Bugs item #2413067, was opened at 2008-12-10 04:59
Message generated for change (Comment added) made by bagder
You can respond by visiting:
https://sourceforge.net/tracker/?func=detail&atid=100976&aid=2413067&group_id=976
Please note that this message will contain a full copy of the comment thread,
including the initial issue submission, for this request,
not just the latest update.
Category: libcurl
Group: bad behaviour
Status: Open
Resolution: None
Priority: 5
Private: No
Submitted By: Phil Lisiecki (plisiecki)
Assigned to: Daniel Stenberg (bagder)
Summary: dns cache memory leak and TTL failure after failed conn
Initial Comment:
After a failed connection attempt, the DNS cache entry appears never to be unlocked. This results in a memory leak and an ever-increasing inuse count. And, since the cache entry can only ever be pruned when both the TTL (DNS_CACHE_TIMEOUT) is expired and inuse=0, the hostname will never be reresolved for the lifetime of that DNS cache.
I have attached a simple program that demonstrates the problem. It takes a URL to download on the command line. Make sure the hostname resolves to an IP that just times out. If you change the hostname's resolution, libcurl continues trying to connect to the original IP forever (as observed by netstat, for example). Also, adding debug print to url.c shows the increasing "inuse" count.

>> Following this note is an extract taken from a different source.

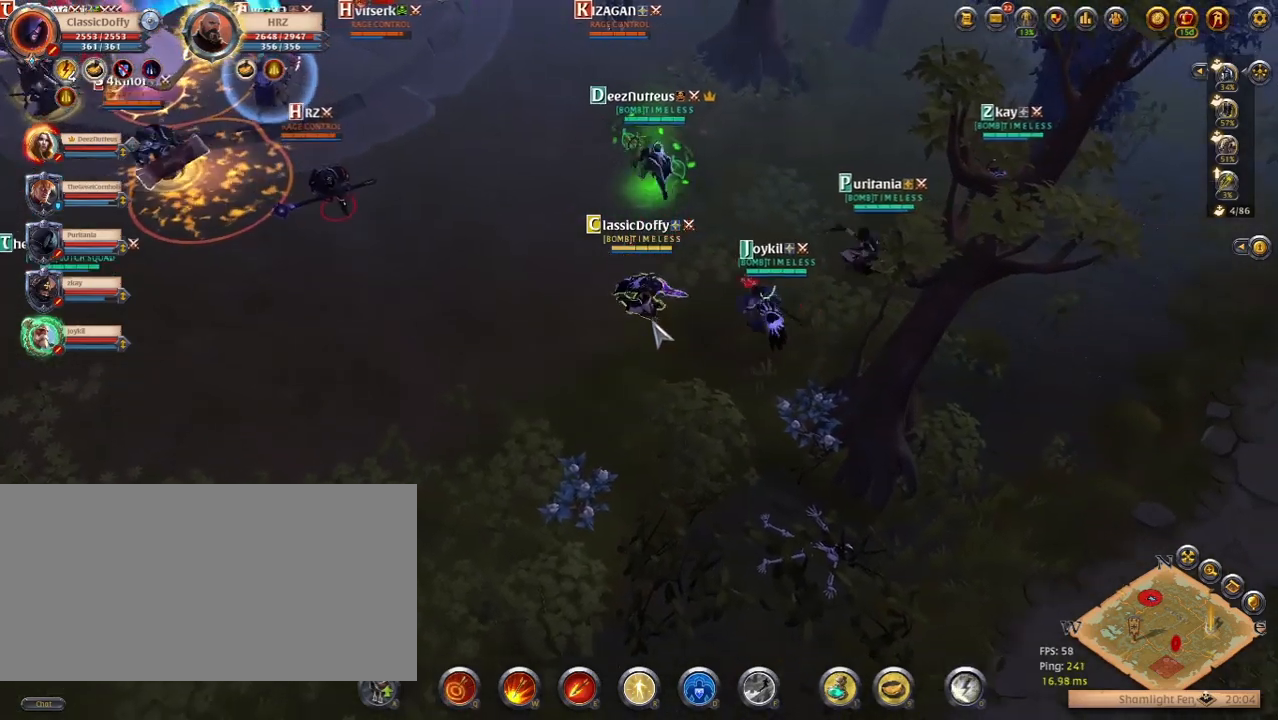
{"keys": [], "events": []}
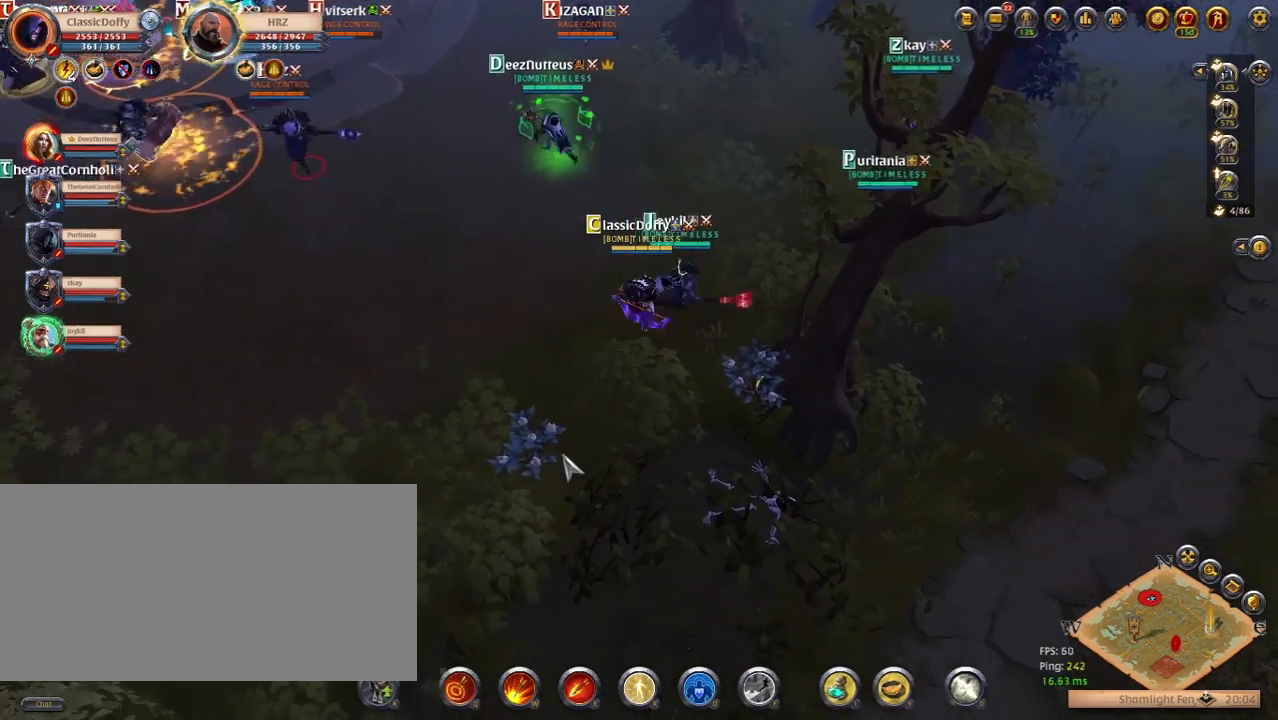
{"keys": [], "events": []}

My patch to solve this issue is included below, though you may prefer to solve the problem a different way. (I have only lightly tested the patch at this point.)
--- curl-7.19.2.orig/lib/url.c Tue Dec 9 23:10:34 2008
+++ curl-7.19.2/lib/url.c Wed Dec 10 03:16:48 2008
@@ -2699,6 +2699,7 @@ ConnectionStore(struct SessionHandle *da
static CURLcode ConnectPlease(struct SessionHandle *data,
struct connectdata *conn,
struct Curl_dns_entry *hostaddr,
+ bool *hostaddr_used,
bool *connected)
{
CURLcode result;
@@ -2721,6 +2722,12 @@ static CURLcode ConnectPlease(struct Ses
connected);
if(CURLE_OK == result) {
/* All is cool, then we store the current information */
+ if (conn->dns_entry != hostaddr) {
+ if (conn->dns_entry && !*hostaddr_used)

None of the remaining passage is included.